Poco después de la promulgación de las leyes de Nuremberg, muchos observadores bien informados de asuntos exteriores en Alemania, incluidos algunos de los mejores corresponsales extranjeros, creyeron que las nuevas leyes, crueles y amargas como son, terminarían el capítulo de persecución antijudía en Alemania y de alguna manera mejoraría la posición de los judíos ... Se pensaba que las leyes de Nuremberg traerían un respiro, tanto a los alemanes como a los judíos. Se reconoció que la vida judía estaría trágicamente restringida dentro de los límites de un gueto virtual, pero el judío al menos estaría libre de ansiedad y tendría cierta seguridad para su futuro. Al trazarse rígidamente las líneas de demarcación, los judíos quedarían en paz dentro de ellos.

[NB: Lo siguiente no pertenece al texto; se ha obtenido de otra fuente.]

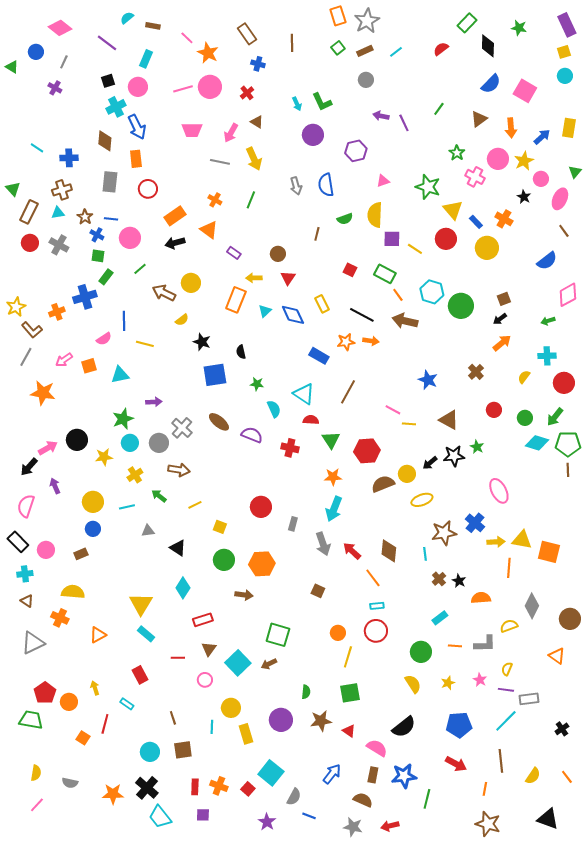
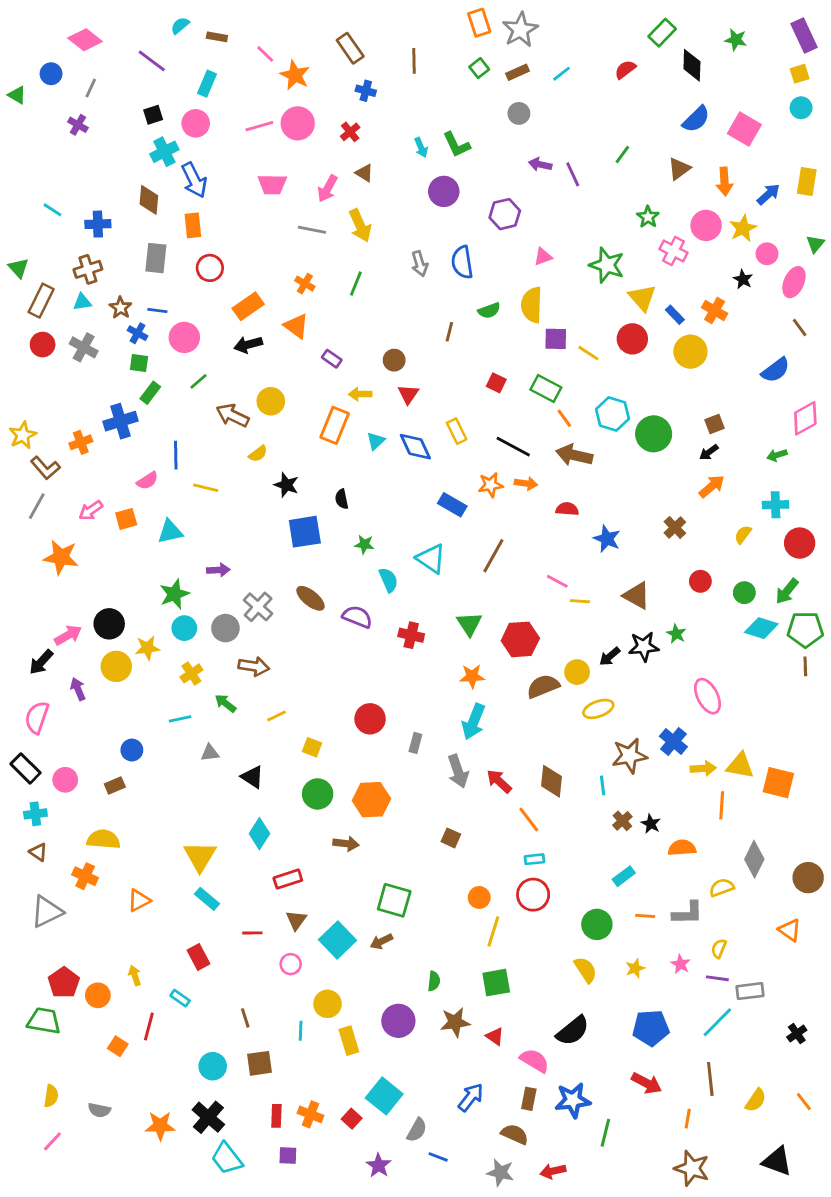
red semicircle: (311, 420) -> (567, 509), moved
yellow circle: (93, 502) -> (116, 666), moved

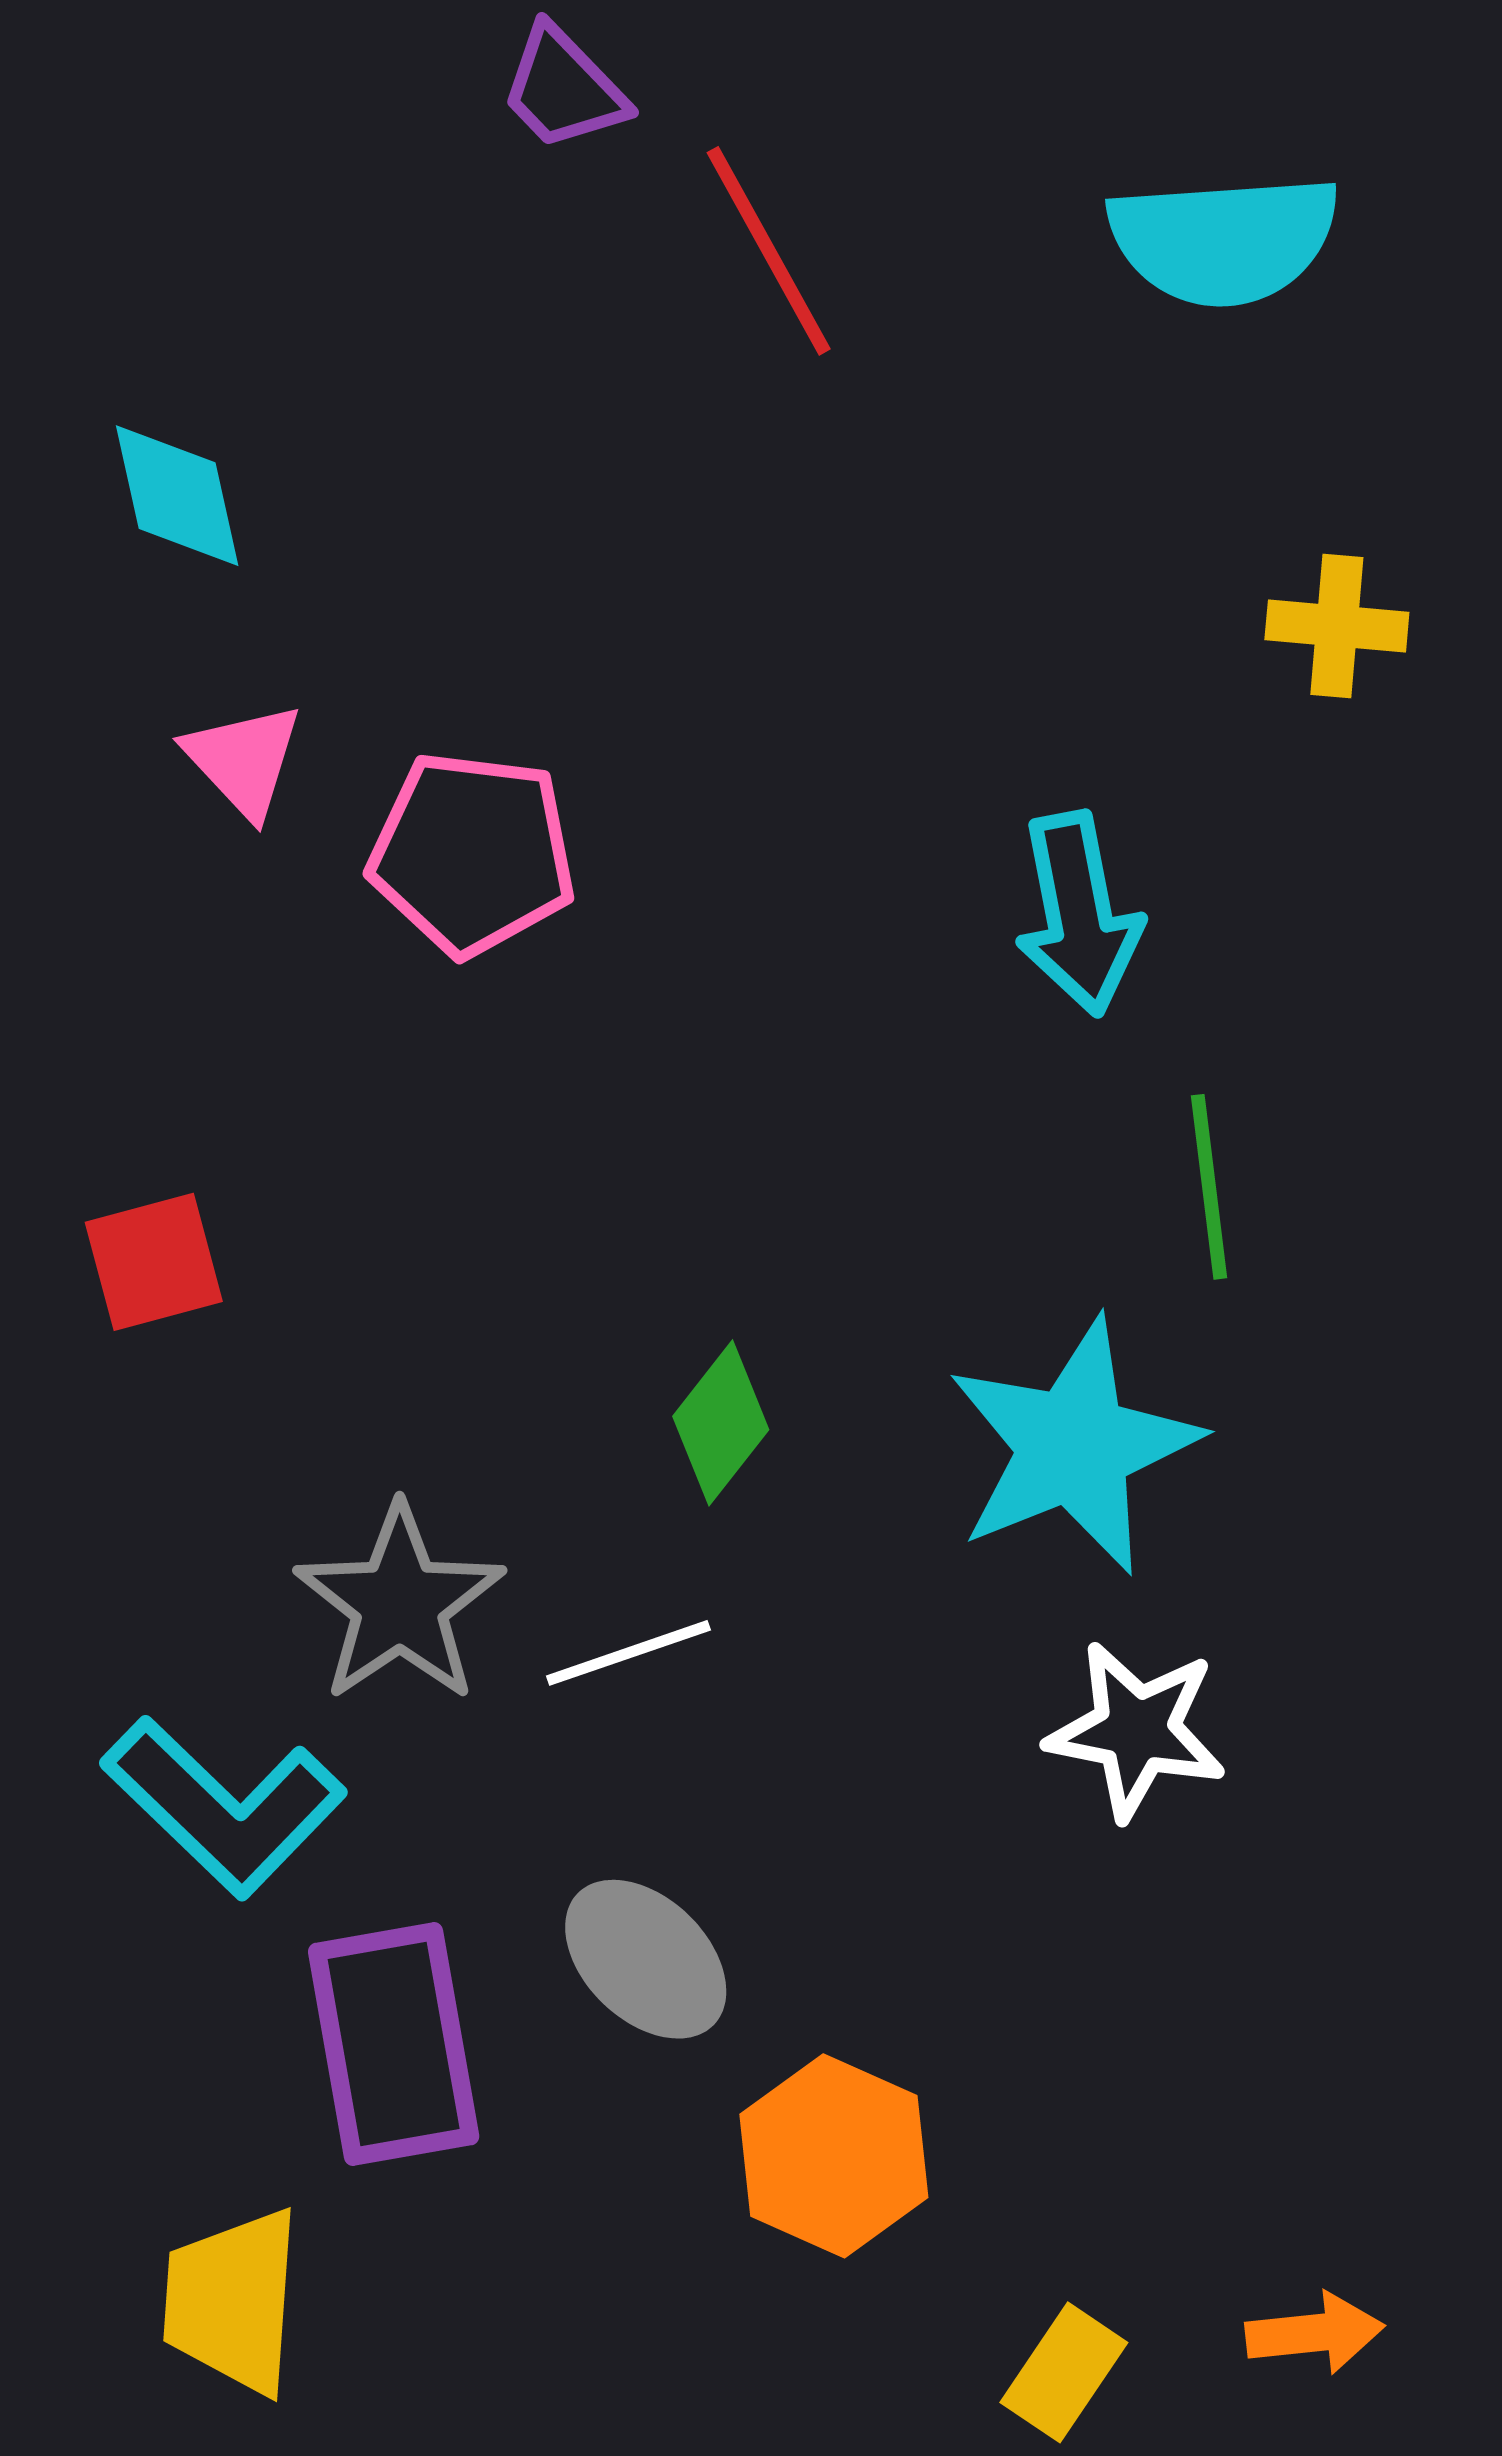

Otro motivo de esperanza era la expectativa de que la nueva legislación acabaría con la anarquía legal imperante en Alemania con respecto a la cuestión judía, lo que hizo posible que cada pequeño funcionario nazi en las provincias proclamara sus propias leyes y emitiera sus propios decretos. afectando las vidas y fortunas de muchos judíos. Bajo este estado de anarquía legal, cientos de ciudades, pueblos y aldeas de Alemania habían prohibido a los judíos entrar en sus recintos y lo habían anunciado con orgullo mediante letreros iluminados; cientos de otras ciudades habían prohibido a los judíos en sus bibliotecas públicas, archivos, museos, teatros, cines y otros lugares públicos; muchas ciudades famosas prohíben a los judíos usar sus baños públicos, piscinas, ríos y manantiales medicinales. Varias ciudades de Alemania incluso ahora prohíben la venta de alimentos a judíos, de molino: a niños judíos y de medicinas a judíos enfermos. Esta anarquía estatal también fue responsable de la terrible campaña de hostigamiento a los judíos llevada a cabo por Julius Streicher, con sus libelos de sangre, sus repugnantes detalles de "contaminación racial", sus métodos de chantaje de alta presión en el boicot a los judíos, su histeria y linchamiento de jóvenes judíos asociados con niñas alemanas.

El gobierno emitió muchos pronunciamientos sobre el efecto estabilizador de la legalización de la posición judía. El Dr. Goebbels e incluso el propio Streicher proclamaron el fin de los actos individuales antijudíos. Algunos periódicos oficiales nazis expresaron un sentimiento de feudo en palabras que parecían decir: Ahora seremos un olvido de los judíos por un tiempo y tendremos un poco de paz. Ciertos liberales extranjeros también tenían esperanzas en el respeto de la ley por parte del alemán medio, ahora que tenía leyes sobre los judíos que regir.

Tales esperanzas estaban destinadas a la decepción. Dentro de una breve quincena desde la proclamación de los decretos de Nuremberg, quedó claro para todos los que se preocuparon por ver que esta legislación no era el final de un capítulo, sino el comienzo de un nuevo período de persecución. Las nuevas leyes antijudías han legalizado el estado de pogrom creado por el impulso Streicher, y esto se ha hecho no para detener el hostigamiento judío sino para hacer posibles nuevos avances.

Tan pronto como se proclamaron las nuevas leyes, comenzó un período de interpretación e implementación que promete ser aún más trágico que las etapas anteriores. El boicot antijudío se está librando con tanta virulencia como antes de que los municipios fueran declarados en su derecho como gobiernos autónomos al promulgar sus leyes fanáticas contra los judíos; la orgía de hostigar a los judíos no ha disminuido en lo más mínimo. Además, la situación anárquica no se ha resuelto. Existe tanta incertidumbre agonizante sobre el significado de las leyes de Nuremberg como sobre el estatus del judío antes de que existieran estas leyes. La caza del judío no ha sido cancelada; la bestia solo ha sido declarada presa limpia para todos, y la caza se ha convertido en un deporte nacional legal ".